**WORK REQUEST:** Check every line of the data and copy the ones where "assign" appears.
::: DATA EXTRACT :::
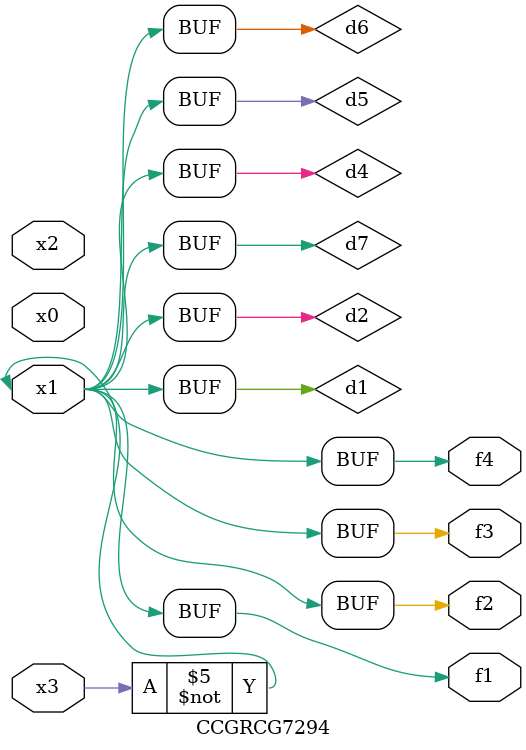
<source format=v>
module CCGRCG7294(
	input x0, x1, x2, x3,
	output f1, f2, f3, f4
);

	wire d1, d2, d3, d4, d5, d6, d7;

	not (d1, x3);
	buf (d2, x1);
	xnor (d3, d1, d2);
	nor (d4, d1);
	buf (d5, d1, d2);
	buf (d6, d4, d5);
	nand (d7, d4);
	assign f1 = d6;
	assign f2 = d7;
	assign f3 = d6;
	assign f4 = d6;
endmodule

</source>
:::
**TASK OUTPUT:**
	assign f1 = d6;
	assign f2 = d7;
	assign f3 = d6;
	assign f4 = d6;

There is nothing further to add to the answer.